● DATA FOR PROCESSING:
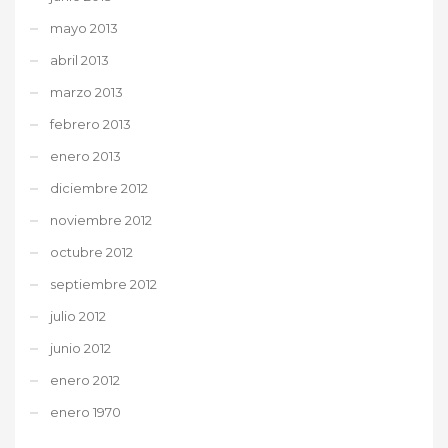
mayo 2013
abril 2013
marzo 2013
febrero 2013
enero 2013
diciembre 2012
noviembre 2012
octubre 2012
septiembre 2012
julio 2012
junio 2012
enero 2012
enero 1970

● PROBLEM STATEMENT:
Once you reach the line that holds "septiembre 2012", print it and every line after it through the end of the records, word for word.

● YOUR RESPONSE:
septiembre 2012
julio 2012
junio 2012
enero 2012
enero 1970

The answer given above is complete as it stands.